* _Рабочее задание 1_:
Ответьте по тексту о ритуальных преступлениях на три вопроса:
(a) Какую скорбную дату, кроме 17 июля 1918 года, предлагает помнить автор?
(b) Чем в первую очередь наказываются все соучастники подобных преступлений?
(c) По каким двум причинам соучастник может не подозревать, что его душа повязана сими тенетами?
* _Рабочее задание 2_:
Определите, согласуются ли с текстом о ритуальных преступлениях следующие утверждения, и подтвердите каждый ответ точной цитатой:
(a) Суть так называемых ритуальных преступлений определяется самим ритуалом.
(b) Попытка привести антихриста считается злом и без всякого ритуала.
(c) Покаяние без раскаяния в соучастии в ритуальном преступлении теряет цену пред Богом, даже если оно принесено в Церкви.
* _Рабочее задание 3_:
Продолжите текст о ритуальных преступлениях, начав сразу после его последнего предложения.

* _Предоставленный текст_:
§ §
Об этом, мню, следует знать и православному патриоту-монархисту, чтущему память убиенного Государя. Будем помнить, что кроме 17 июля 1918 года была и иная скорбная дата: 2/15 марта 1917 года, которую не следует забывать русским людям. В отличие от наших СМИ, искусно канализирующих гнев, горечь и раскаяние православного русского народа на события в Екатеринбурге (особенно когда демократам в чем-то необходимо запнуть нынешних коммунистов), но напрочь забывающих, что “начало этой трагедии, и не только этой, но, как было показано выше, и горшей, положили действия демократическо-масонских заговорщиков в феврале-марте 1917 года.
Если же кто-то возразит, что тогда, мол, было совершено не ритуальное преступление, т. к. в феврале 17-го в отличие от июля 18-го не было ритуала, то, во-первых, внимательный читатель, прочитав все выше написанное, уже должен был бы понять, что ритуал в так называемых ритуальных преступлениях не играет никакой особой роли, а служит отчасти для обмана глупцов, отчасти для отягощения этих преступлений, суть которых определяется не им, а вышеуказанными пятью признаками. И им-то идеально соответствуют события февраля-марта 17-го. Во-вторых, попытка привести антихриста есть зло мистическое само по себе и без какого-либо ритуала.
Теперь поговорим о наказании, которое следует за подобного рода преступлениями всем их соучастникам (по всей цепи соучастия).
Во-первых, все они наказываются духовной смертью. Без сугубого покаяния именно в этом грехе и принесения достойного Плода покаяния, т. е. совершения дел, противоположных первым, они не могут духовно возродиться, совоскреснуть с Христом. То есть не могут начать духовную жизнь даже при сильном желании и больших усилиях с их стороны. Что, впрочем, вообще положено за любой тяжкий нераскаянный грех, и в этом смысле соучастие в ритуальном преступлении ничем не отличается от других беззаконий.
Но аскетическая особенность этого рода зла состоит в том, что весьма часто соучастник ритуально-цепного преступления даже не подозревает о том, что его душа повязана сими тенетами. Не подозревает либо по незнанию, либо по нерадению, причем и то и другое каким-то определенным образом проистекает из особого рода его греха.
Душа такового, бывает, стремится к духовной жизни, но без сугубого покаяния и соответствующих дел, противоположных первым, не может положить ей начало, ибо сие начало обычно полагается чрез покаяние. А покаяние сего рода грешников без раскаяния в одном из главных их грехов (соучастие в ритуальном преступлении), хотя бы оно и было принесено в Церкви, теряет свою цену пред Богом. Потому такого рода лица, если они все-таки не раскаются в главном, во всю свою жизнь могут оказаться безуспешными в собственных аскетических трудах, что, кстати сказать, сплошь и рядом происходит с нами в это последнее время.
§ §
* _Извлечённые данные_:

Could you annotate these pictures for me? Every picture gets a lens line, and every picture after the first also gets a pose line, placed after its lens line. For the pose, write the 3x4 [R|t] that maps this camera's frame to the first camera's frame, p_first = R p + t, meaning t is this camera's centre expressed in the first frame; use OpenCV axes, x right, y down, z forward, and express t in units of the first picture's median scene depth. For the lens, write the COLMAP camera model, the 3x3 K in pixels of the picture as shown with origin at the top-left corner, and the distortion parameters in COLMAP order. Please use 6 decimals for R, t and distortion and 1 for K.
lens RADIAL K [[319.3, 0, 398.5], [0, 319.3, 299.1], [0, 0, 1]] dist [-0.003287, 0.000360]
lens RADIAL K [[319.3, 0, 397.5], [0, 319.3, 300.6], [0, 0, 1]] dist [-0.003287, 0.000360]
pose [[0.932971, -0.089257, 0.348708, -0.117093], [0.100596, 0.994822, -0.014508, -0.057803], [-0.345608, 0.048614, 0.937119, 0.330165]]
§ §
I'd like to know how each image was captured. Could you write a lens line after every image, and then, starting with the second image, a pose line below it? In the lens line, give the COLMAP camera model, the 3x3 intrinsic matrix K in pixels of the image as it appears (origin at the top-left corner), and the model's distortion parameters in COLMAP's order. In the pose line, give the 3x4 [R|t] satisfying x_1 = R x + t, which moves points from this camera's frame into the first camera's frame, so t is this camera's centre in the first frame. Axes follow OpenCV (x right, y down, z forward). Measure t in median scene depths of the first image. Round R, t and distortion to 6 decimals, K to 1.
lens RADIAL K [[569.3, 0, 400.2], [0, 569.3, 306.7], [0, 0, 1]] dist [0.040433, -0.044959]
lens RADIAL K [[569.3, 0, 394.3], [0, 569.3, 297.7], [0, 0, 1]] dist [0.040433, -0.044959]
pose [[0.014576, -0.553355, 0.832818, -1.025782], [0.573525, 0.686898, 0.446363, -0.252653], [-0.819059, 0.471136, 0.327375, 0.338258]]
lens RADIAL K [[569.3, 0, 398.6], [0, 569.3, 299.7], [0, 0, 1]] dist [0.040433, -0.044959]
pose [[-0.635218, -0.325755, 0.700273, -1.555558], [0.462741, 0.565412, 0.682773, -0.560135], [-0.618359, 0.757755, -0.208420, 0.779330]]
§ §
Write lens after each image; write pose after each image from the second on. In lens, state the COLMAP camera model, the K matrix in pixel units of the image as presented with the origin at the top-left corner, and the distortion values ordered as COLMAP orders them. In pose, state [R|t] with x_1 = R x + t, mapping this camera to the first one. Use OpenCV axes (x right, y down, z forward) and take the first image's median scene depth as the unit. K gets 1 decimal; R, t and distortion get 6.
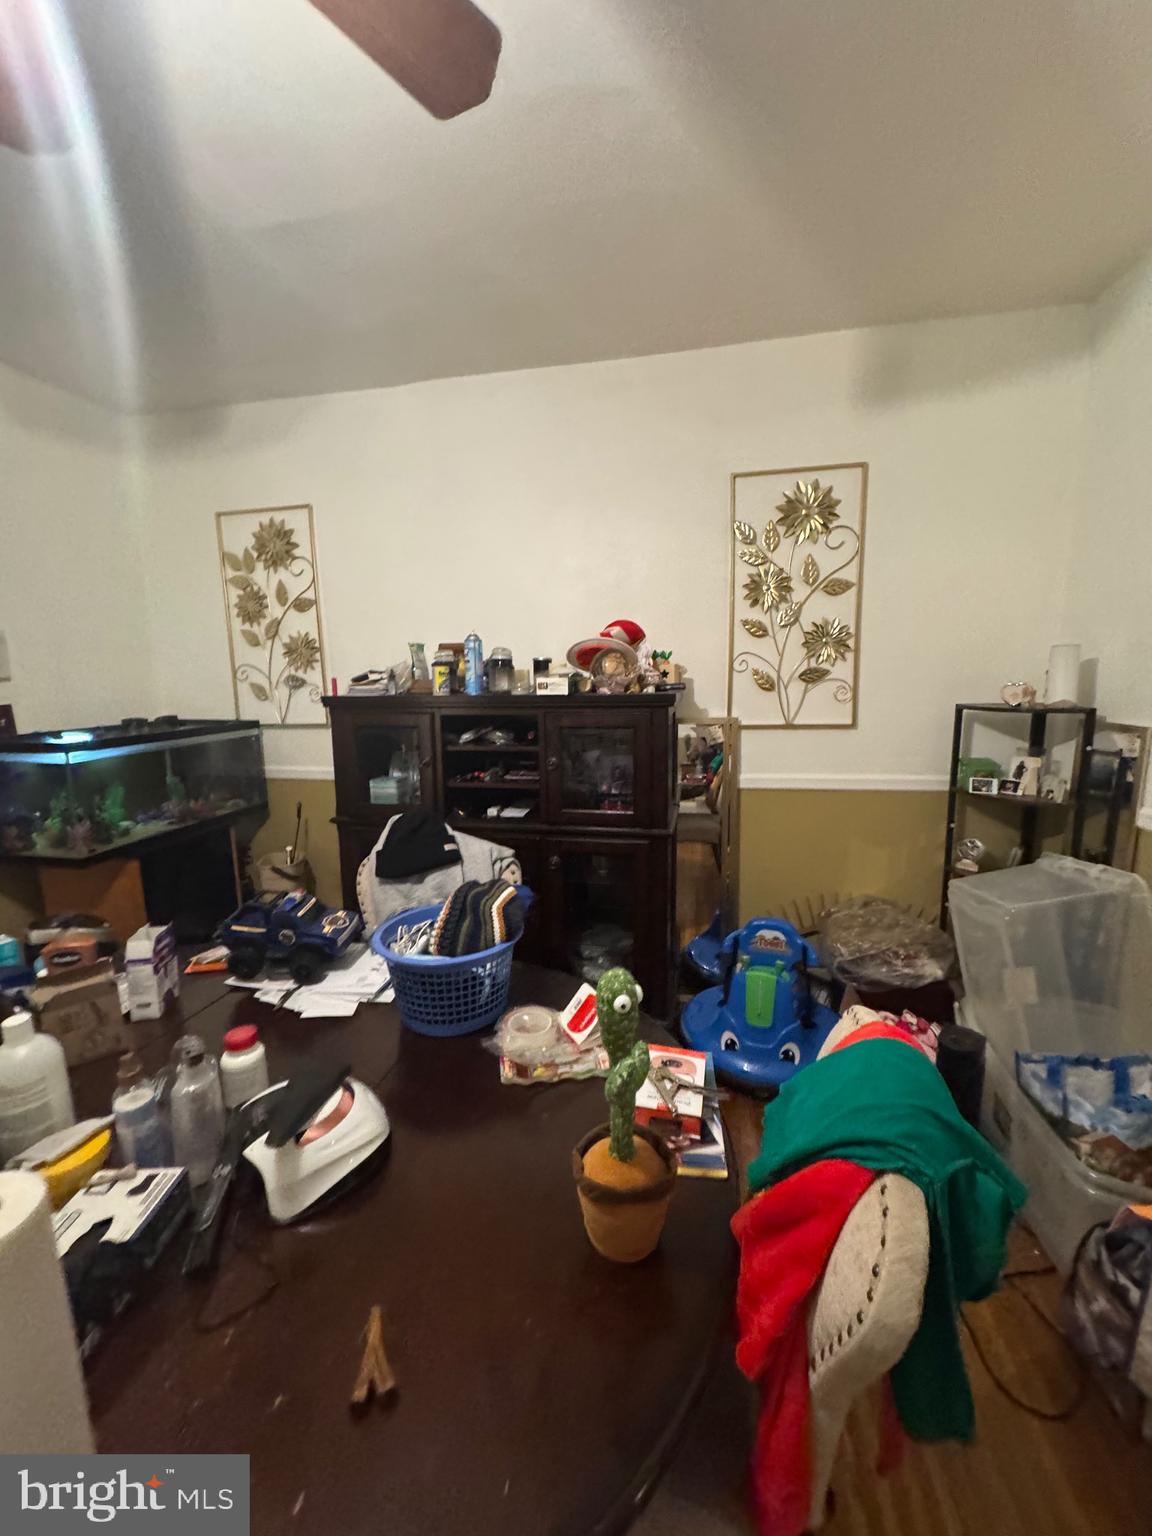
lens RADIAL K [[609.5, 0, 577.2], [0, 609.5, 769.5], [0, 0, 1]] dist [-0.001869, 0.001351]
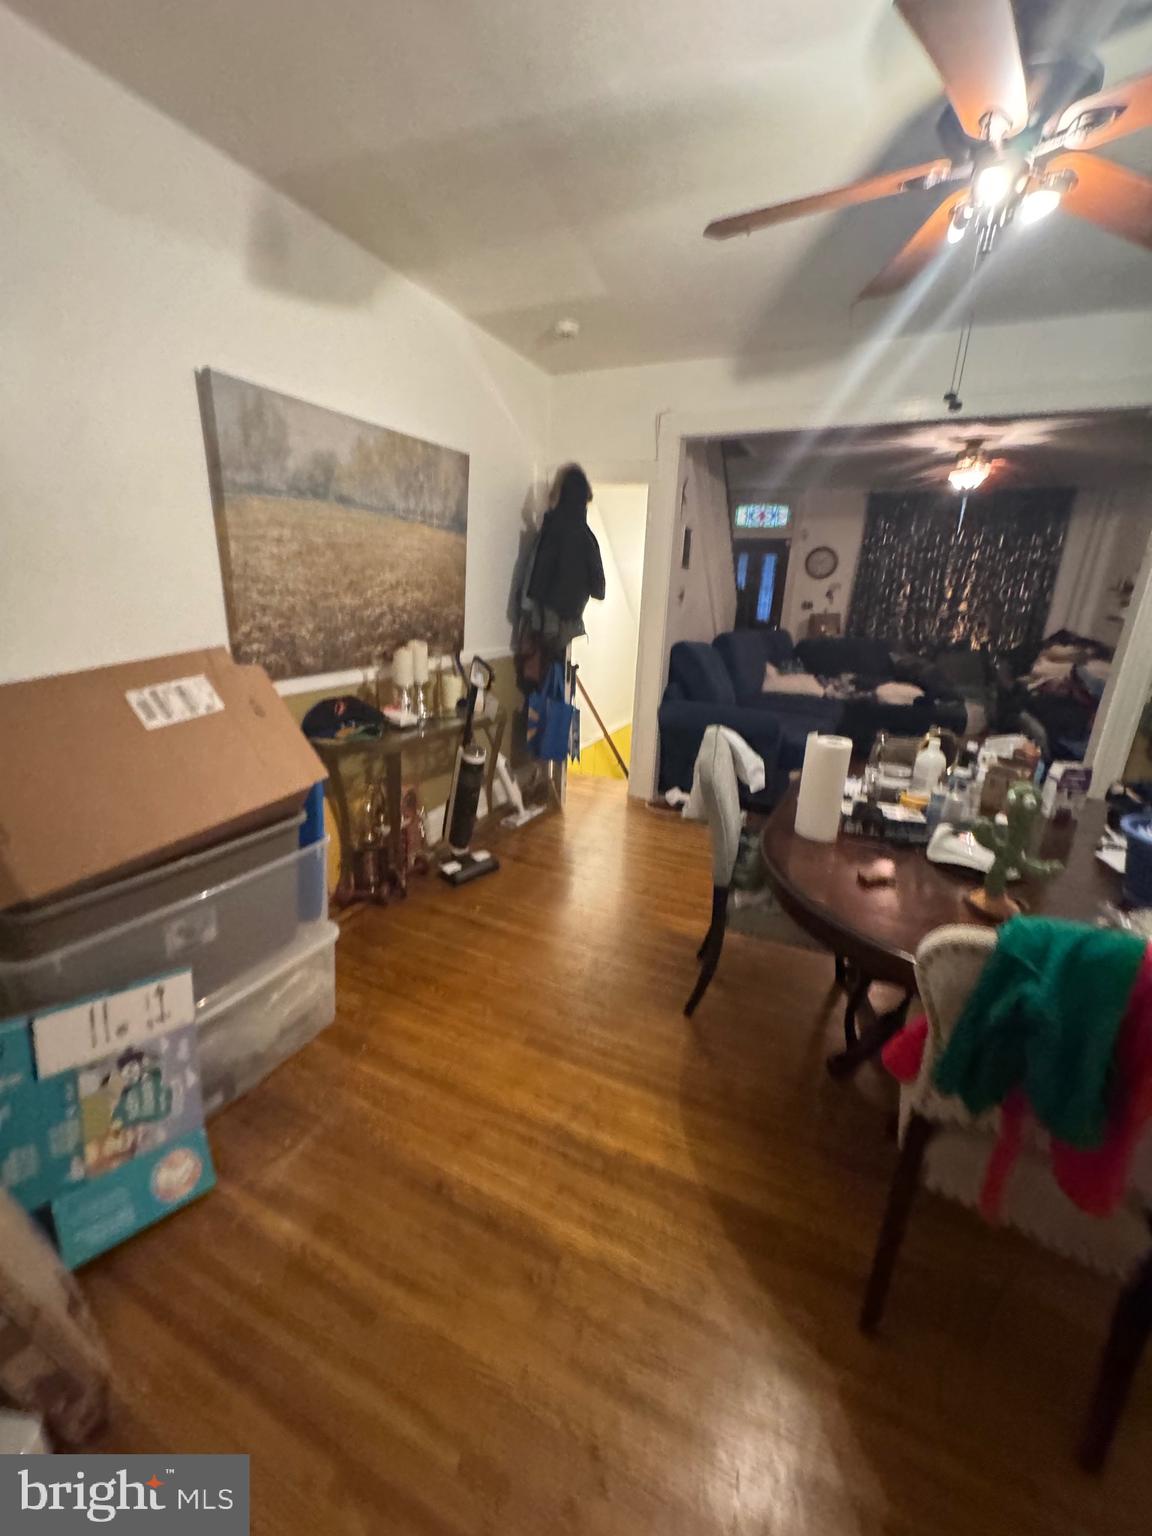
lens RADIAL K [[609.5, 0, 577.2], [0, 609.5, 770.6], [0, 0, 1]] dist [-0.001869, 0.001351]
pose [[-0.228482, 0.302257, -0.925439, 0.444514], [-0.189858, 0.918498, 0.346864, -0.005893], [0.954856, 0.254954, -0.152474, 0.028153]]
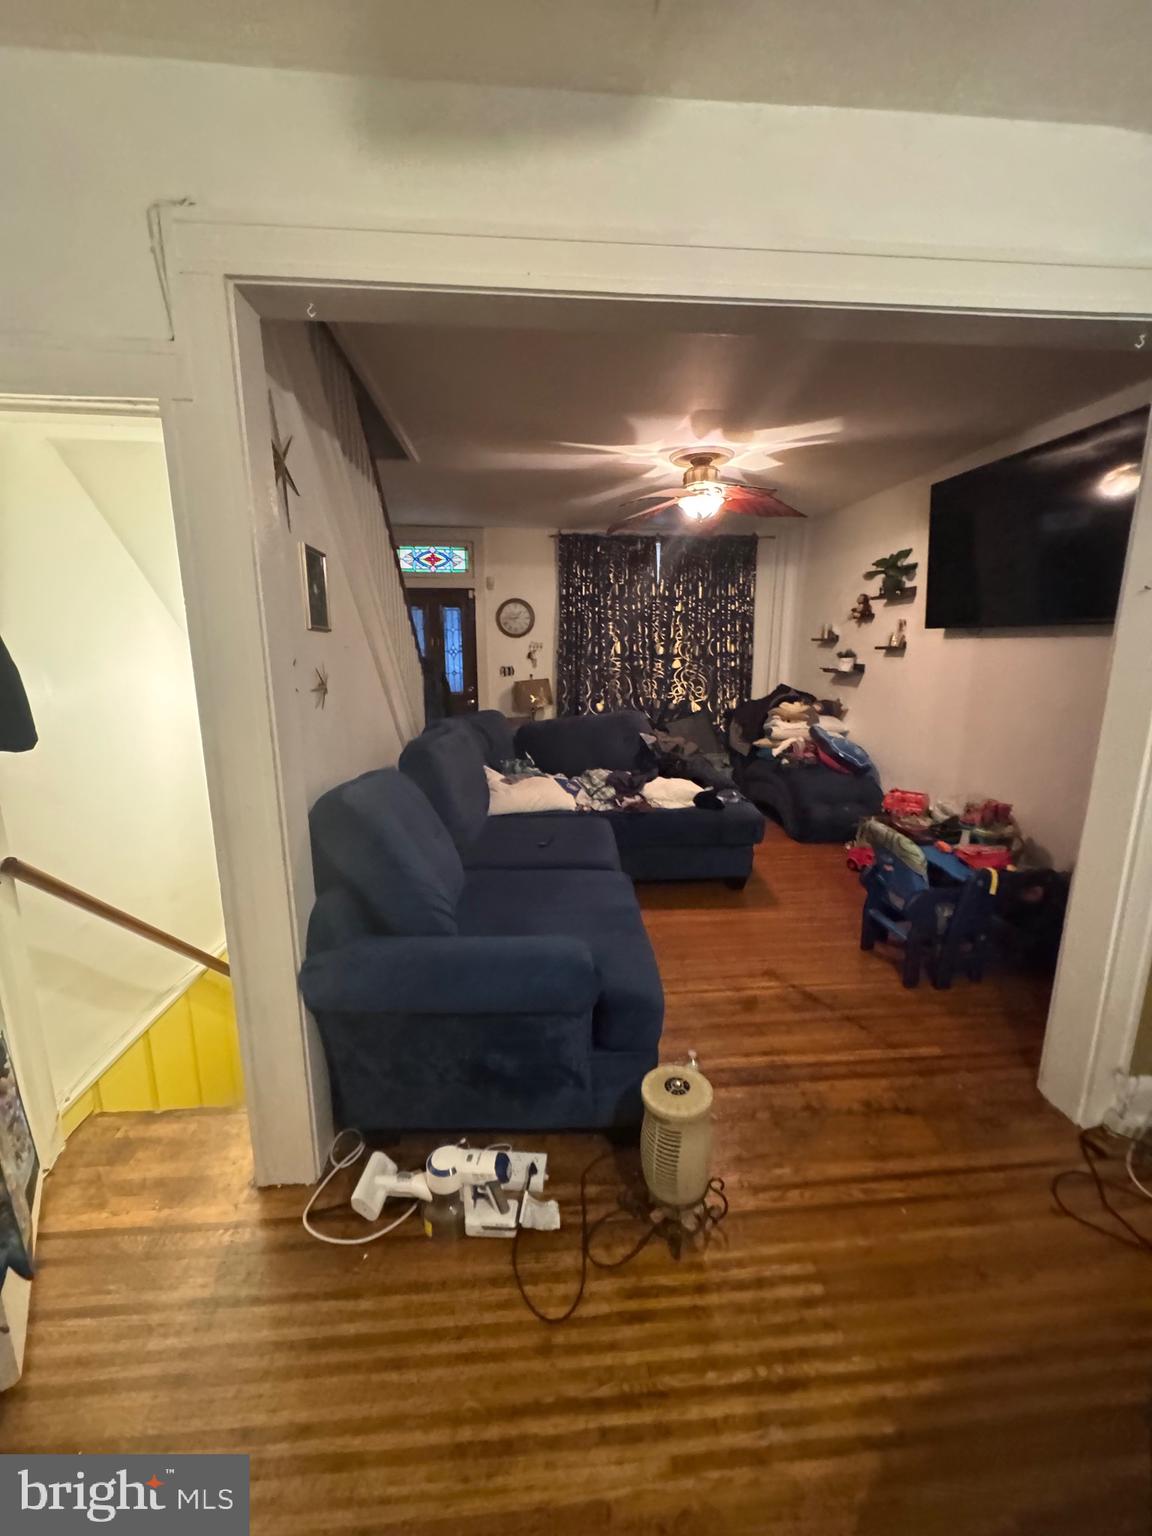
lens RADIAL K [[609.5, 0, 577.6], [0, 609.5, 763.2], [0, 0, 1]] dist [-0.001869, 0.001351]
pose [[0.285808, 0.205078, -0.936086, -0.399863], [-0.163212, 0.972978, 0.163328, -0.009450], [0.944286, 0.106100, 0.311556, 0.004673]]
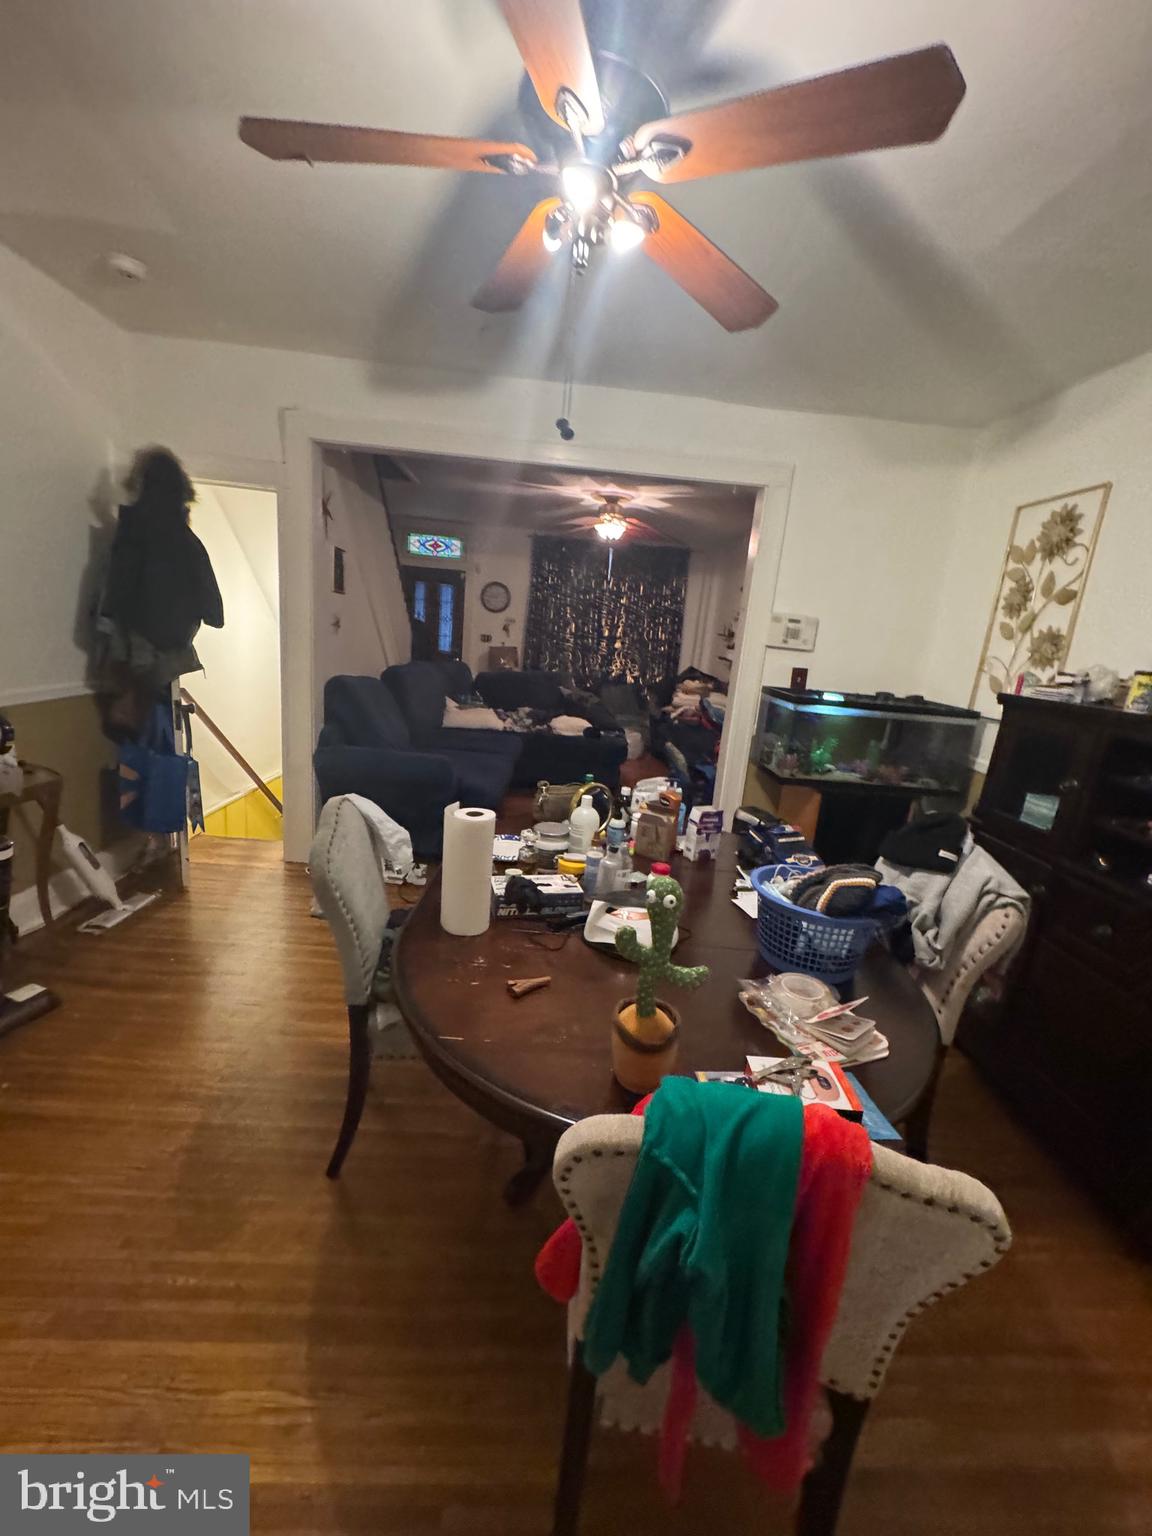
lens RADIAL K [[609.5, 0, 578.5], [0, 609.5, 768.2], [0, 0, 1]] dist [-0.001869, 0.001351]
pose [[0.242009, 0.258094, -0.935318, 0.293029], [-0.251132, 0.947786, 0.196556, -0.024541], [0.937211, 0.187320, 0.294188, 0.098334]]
§ §
* _Ответ к упражнению 1_:
(a) 2/15 марта 1917 года.
(b) Духовной смертью.
(c) По незнанию либо по нерадению.

* _Ответ к упражнению 2_:
(a) Нет: «суть которых определяется не им, а вышеуказанными пятью признаками».
(b) Да: «попытка привести антихриста есть зло мистическое само по себе и без какого-либо ритуала».
(c) Да: «хотя бы оно и было принесено в Церкви, теряет свою цену пред Богом».

* _Ответ к упражнению 3_:
Мню, именно это пророчески было открыто Тайновидцу в следующем видении: “Третий Ангел вылил чашу свою в реки и источники вод: и сделалась кровь. И услышал я Ангела вод, который говорил: праведен Ты, Господи, Который еси и был, и свят, потому что так судил; за то, что они пролили кровь святых и пророков, Ты дал им пить кровь: они достойны того” (Откр. 16, 4-6).
Думаю, что духовный смысл этого видения следующий: Св. Писание в духовном смысле реками воды живой, источником воды, текущей в жизнь вечную, называет благодать Святого Духа, как и Сам Господь говорит: “Кто жаждет, иди ко Мне и пей. Кто верует в Меня, у того, как сказано в Писании, из чрева потекут реки воды живой. Сие сказал Он о Духе, Которого имели принять верующие в Него” (Ин. 7, 37-39). И в другом месте: “Кто будет пить воду, которую Я дам ему, тот не будет жаждать вовек; но вода, которую Я дам ему, сделается в нем источником воды,, текущей в жизнь вечную” (Ин. 4, 14).
Кровью же в духовном смысле Св. Писание и свв. отцы называют либо душевно-телесную жизнь человека (ср. Лев. 17, 14;
Втор. 12, 23), либо греховные страсти и аффекты самой души, противоположные духовной жизни, мешающие ей, стремящиеся подменить ее собой, о чем кратко, но очень емко сказал некий старец (авва Логин): “Жена тогда узнает, что она зачала, когда остановятся ее крови. Так и душа тогда узнает, что она получила Духа Святого, когда остановятся в ней токи низких страстей. Доколе душа одержима бывает страстями, как может хвалиться своим бесстрастием? Отдай кровь, и приими Духа”.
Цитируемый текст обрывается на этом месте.